▶ [WHAT YOU NEED TO DO]:
Word for word, restate the listing; omit the pictures.

START RECORD EXTRACTS

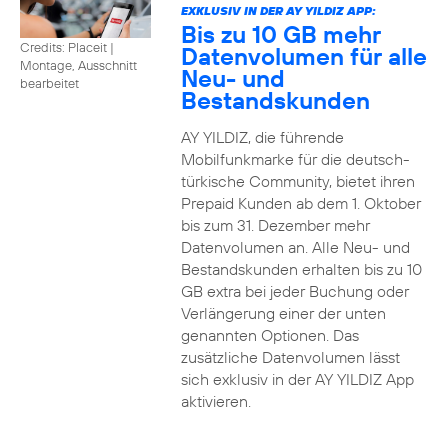
EXKLUSIV IN DER AY YILDIZ APP:
Bis zu 10 GB mehr
Credits: Placeit
|
Datenvolumen für alle
Montage, Ausschnitt
Neu- und
bearbeitet
Bestandskunden
AY YILDIZ, die führende
Mobilfunkmarke für die deutsch-
türkische Community, bietet ihren
Prepaid Kunden ab dem 1. Oktober
bis zum 31. Dezember mehr
Datenvolumen an. Alle Neu- und
Bestandskunden erhalten bis zu 10
GB extra bei jeder Buchung oder
Verlängerung einer der unten
genannten Optionen. Das
zusätzliche Datenvolumen lässt
sich exklusiv in der AY YILDIZ App
aktivieren.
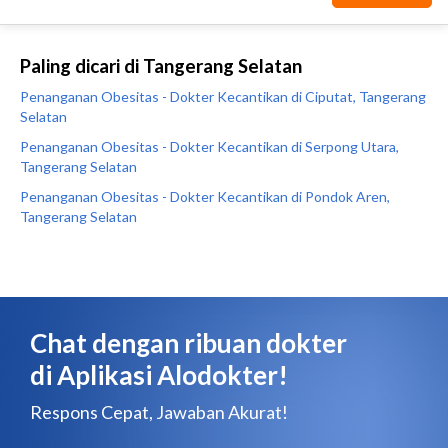
Paling dicari di Tangerang Selatan
Penanganan Obesitas - Dokter Kecantikan di Ciputat, Tangerang
Selatan
Penanganan Obesitas - Dokter Kecantikan di Serpong Utara,
Tangerang Selatan
Penanganan Obesitas - Dokter Kecantikan di Pondok Aren,
Tangerang Selatan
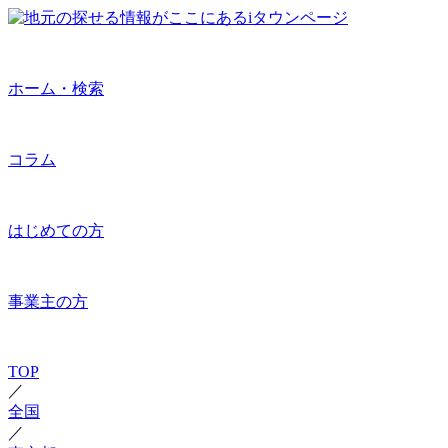
ホーム・検索
コラム
はじめての方
事業主の方
TOP
／
全国
／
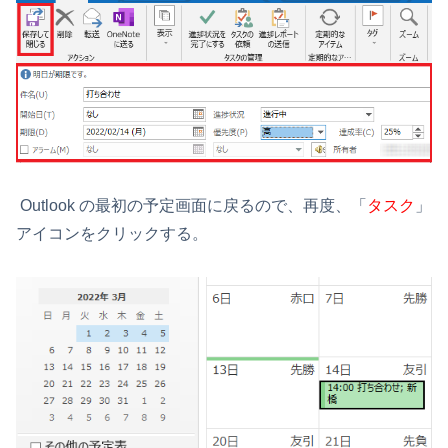
Outlook の最初の予定画面に戻るので、再度、「
タスク
」
アイコンをクリックする。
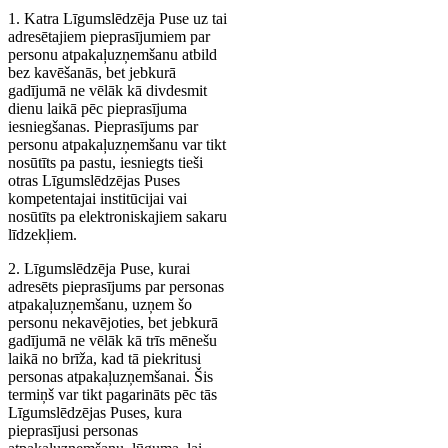
1. Katra Līgumslēdzēja Puse uz tai
adresētajiem pieprasījumiem par
personu atpakaļuzņemšanu atbild
bez kavēšanās, bet jebkurā
gadījumā ne vēlāk kā divdesmit
dienu laikā pēc pieprasījuma
iesniegšanas. Pieprasījums par
personu atpakaļuzņemšanu var tikt
nosūtīts pa pastu, iesniegts tieši
otras Līgumslēdzējas Puses
kompetentajai institūcijai vai
nosūtīts pa elektroniskajiem sakaru
līdzekļiem.
2. Līgumslēdzēja Puse, kurai
adresēts pieprasījums par personas
atpakaļuzņemšanu, uzņem šo
personu nekavējoties, bet jebkurā
gadījumā ne vēlāk kā trīs mēnešu
laikā no brīža, kad tā piekritusi
personas atpakaļuzņemšanai. Šis
termiņš var tikt pagarināts pēc tās
Līgumslēdzējas Puses, kura
pieprasījusi personas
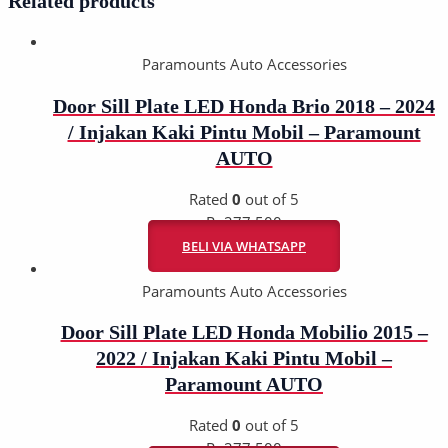
Related products
Paramounts Auto Accessories
Door Sill Plate LED Honda Brio 2018 – 2024
/ Injakan Kaki Pintu Mobil – Paramount
AUTO
Rated
0
out of 5
Rp
277.500
BELI VIA WHATSAPP
Paramounts Auto Accessories
Door Sill Plate LED Honda Mobilio 2015 –
2022 / Injakan Kaki Pintu Mobil –
Paramount AUTO
Rated
0
out of 5
Rp
277.500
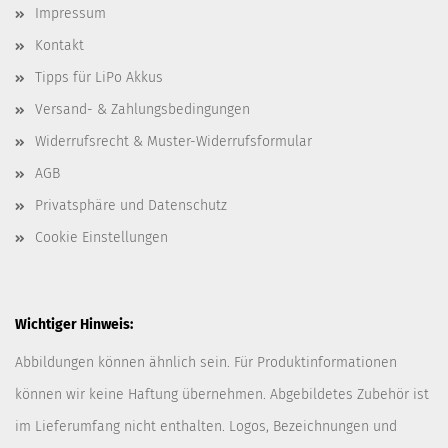
Impressum
Kontakt
Tipps für LiPo Akkus
Versand- & Zahlungsbedingungen
Widerrufsrecht & Muster-Widerrufsformular
AGB
Privatsphäre und Datenschutz
Cookie Einstellungen
Wichtiger Hinweis:
Abbildungen können ähnlich sein. Für Produktinformationen
können wir keine Haftung übernehmen. Abgebildetes Zubehör ist
im Lieferumfang nicht enthalten. Logos, Bezeichnungen und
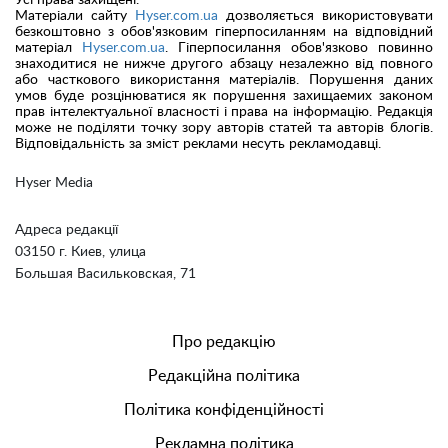
Матеріали сайту
Hyser.com.ua
дозволяється використовувати
безкоштовно з обов'язковим гіперпосиланням на відповідний
матеріал
Hyser.com.ua
. Гіперпосилання обов'язково повинно
знаходитися не нижче другого абзацу незалежно від повного
або часткового використання матеріалів. Порушення даних
умов буде розцінюватися як порушення захищаемих законом
прав інтелектуальної власності і права на інформацію. Редакція
може не поділяти точку зору авторів статей та авторів блогів.
Відповідальність за зміст реклами несуть рекламодавці.
Hyser Media
Адреса редакції
03150 г. Киев, улица
Большая Васильковская, 71
Про редакцію
Редакційна політика
Політика конфіденційності
Рекламна політика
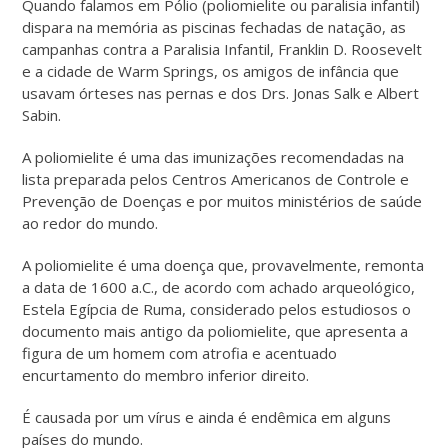
Quando falamos em Pólio (poliomielite ou paralisia infantil)
dispara na memória as piscinas fechadas de natação, as
campanhas contra a Paralisia Infantil, Franklin D. Roosevelt
e a cidade de Warm Springs, os amigos de infância que
usavam órteses nas pernas e dos Drs. Jonas Salk e Albert
Sabin.
A poliomielite é uma das imunizações recomendadas na
lista preparada pelos Centros Americanos de Controle e
Prevenção de Doenças e por muitos ministérios de saúde
ao redor do mundo.
A poliomielite é uma doença que, provavelmente, remonta
a data de 1600 a.C., de acordo com achado arqueológico,
Estela Egípcia de Ruma, considerado pelos estudiosos o
documento mais antigo da poliomielite, que apresenta a
figura de um homem com atrofia e acentuado
encurtamento do membro inferior direito.
É causada por um vírus e ainda é endêmica em alguns
países do mundo.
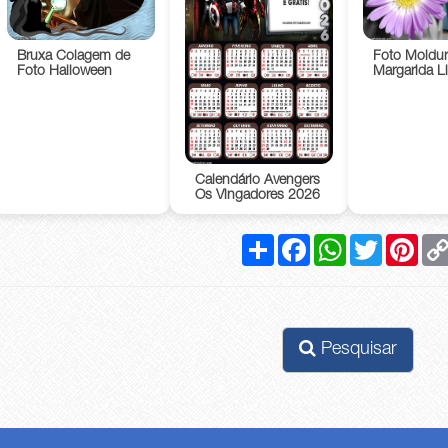
Bruxa Colagem de
Foto Moldur
Foto Halloween
Margarida Li
Calendário Avengers
Os Vingadores 2026
Compartilhar
Facebook
WhatsApp
Twitter
Pinte
Pesquisar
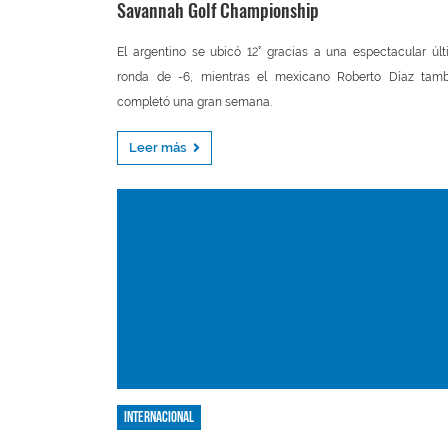
Savannah Golf Championship
El argentino se ubicó 12° gracias a una espectacular úl
ronda de -6, mientras el mexicano Roberto Díaz tamb
completó una gran semana.
Leer más
Internacional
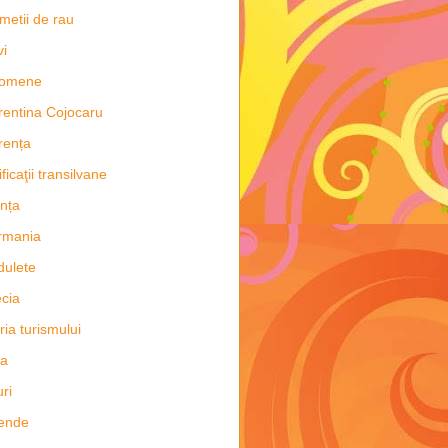
metii de rau
vi
nomene
rentina Cojocaru
rența
ificaţii transilvane
nța
rmania
dulete
cia
oria turismului
ia
uri
ende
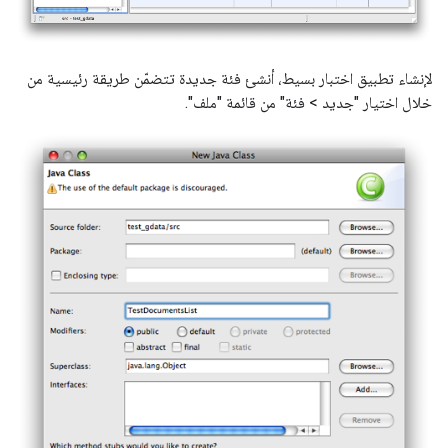
لإنشاء تطبيق اختبار بسيط، أنشئ فئة جديدة تتضمّن طريقة رئيسية من
خلال اختيار "جديد > فئة" من قائمة "ملف".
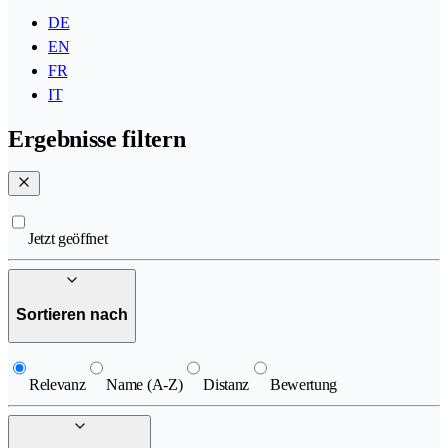
DE
EN
FR
IT
Ergebnisse filtern
Jetzt geöffnet
Sortieren nach
Relevanz
Name (A-Z)
Distanz
Bewertung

END RECORD EXTRACTS

▶ [ANSWER TO THIS TASK]:
EXKLUSIV IN DER AY YILDIZ APP:
Bis zu 10 GB mehr
Credits: Placeit
|
Datenvolumen für alle
Montage, Ausschnitt
Neu- und
bearbeitet
Bestandskunden
AY YILDIZ, die führende
Mobilfunkmarke für die deutsch-
türkische Community, bietet ihren
Prepaid Kunden ab dem 1. Oktober
bis zum 31. Dezember mehr
Datenvolumen an. Alle Neu- und
Bestandskunden erhalten bis zu 10
GB extra bei jeder Buchung oder
Verlängerung einer der unten
genannten Optionen. Das
zusätzliche Datenvolumen lässt
sich exklusiv in der AY YILDIZ App
aktivieren.
Paling dicari di Tangerang Selatan
Penanganan Obesitas - Dokter Kecantikan di Ciputat, Tangerang
Selatan
Penanganan Obesitas - Dokter Kecantikan di Serpong Utara,
Tangerang Selatan
Penanganan Obesitas - Dokter Kecantikan di Pondok Aren,
Tangerang Selatan
ホーム・検索
コラム
はじめての方
事業主の方
TOP
／
全国
／
Outlook の最初の予定画面に戻るので、再度、「
タスク
」
アイコンをクリックする。
1. Katra Līgumslēdzēja Puse uz tai
adresētajiem pieprasījumiem par
personu atpakaļuzņemšanu atbild
bez kavēšanās, bet jebkurā
gadījumā ne vēlāk kā divdesmit
dienu laikā pēc pieprasījuma
iesniegšanas. Pieprasījums par
personu atpakaļuzņemšanu var tikt
nosūtīts pa pastu, iesniegts tieši
otras Līgumslēdzējas Puses
kompetentajai institūcijai vai
nosūtīts pa elektroniskajiem sakaru
līdzekļiem.
2. Līgumslēdzēja Puse, kurai
adresēts pieprasījums par personas
atpakaļuzņemšanu, uzņem šo
personu nekavējoties, bet jebkurā
gadījumā ne vēlāk kā trīs mēnešu
laikā no brīža, kad tā piekritusi
personas atpakaļuzņemšanai. Šis
termiņš var tikt pagarināts pēc tās
Līgumslēdzējas Puses, kura
pieprasījusi personas
Related products
Paramounts Auto Accessories
Door Sill Plate LED Honda Brio 2018 – 2024
/ Injakan Kaki Pintu Mobil – Paramount
AUTO
Rated
0
out of 5
Rp
277.500
BELI VIA WHATSAPP
Paramounts Auto Accessories
Door Sill Plate LED Honda Mobilio 2015 –
2022 / Injakan Kaki Pintu Mobil –
Paramount AUTO
Rated
0
out of 5
Rp
277.500
Impressum
Kontakt
Tipps für LiPo Akkus
Versand- & Zahlungsbedingungen
Widerrufsrecht & Muster-Widerrufsformular
AGB
Privatsphäre und Datenschutz
Cookie Einstellungen
Wichtiger Hinweis:
Abbildungen können ähnlich sein. Für Produktinformationen
können wir keine Haftung übernehmen. Abgebildetes Zubehör ist
im Lieferumfang nicht enthalten. Logos, Bezeichnungen und
Матеріали сайту
Hyser.com.ua
дозволяється використовувати
безкоштовно з обов'язковим гіперпосиланням на відповідний
матеріал
Hyser.com.ua
. Гіперпосилання обов'язково повинно
знаходитися не нижче другого абзацу незалежно від повного
або часткового використання матеріалів. Порушення даних
умов буде розцінюватися як порушення захищаемих законом
прав інтелектуальної власності і права на інформацію. Редакція
може не поділяти точку зору авторів статей та авторів блогів.
Відповідальність за зміст реклами несуть рекламодавці.
Hyser Media
Адреса редакції
03150 г. Киев, улица
Большая Васильковская, 71
Про редакцію
Редакційна політика
Політика конфіденційності
Рекламна політика
Quando falamos em Pólio (poliomielite ou paralisia infantil)
dispara na memória as piscinas fechadas de natação, as
campanhas contra a Paralisia Infantil, Franklin D. Roosevelt
e a cidade de Warm Springs, os amigos de infância que
usavam órteses nas pernas e dos Drs. Jonas Salk e Albert
Sabin.
A poliomielite é uma das imunizações recomendadas na
lista preparada pelos Centros Americanos de Controle e
Prevenção de Doenças e por muitos ministérios de saúde
ao redor do mundo.
A poliomielite é uma doença que, provavelmente, remonta
a data de 1600 a.C., de acordo com achado arqueológico,
Estela Egípcia de Ruma, considerado pelos estudiosos o
documento mais antigo da poliomielite, que apresenta a
figura de um homem com atrofia e acentuado
encurtamento do membro inferior direito.
É causada por um vírus e ainda é endêmica em alguns
países do mundo.
Bruxa Colagem de
Foto Moldur
Foto Halloween
Margarida Li
Calendário Avengers
Os Vingadores 2026
Compartilhar
Facebook
WhatsApp
Twitter
Pinte
Pesquisar
Savannah Golf Championship
El argentino se ubicó 12° gracias a una espectacular úl
ronda de -6, mientras el mexicano Roberto Díaz tamb
completó una gran semana.
Leer más
Internacional
metii de rau
vi
nomene
rentina Cojocaru
rența
ificaţii transilvane
nța
rmania
dulete
cia
oria turismului
ia
uri
ende
لإنشاء تطبيق اختبار بسيط، أنشئ فئة جديدة تتضمّن طريقة رئيسية من
خلال اختيار "جديد > فئة" من قائمة "ملف".
DE
EN
FR
IT
Ergebnisse filtern
Jetzt geöffnet
Sortieren nach
Relevanz
Name (A-Z)
Distanz
Bewertung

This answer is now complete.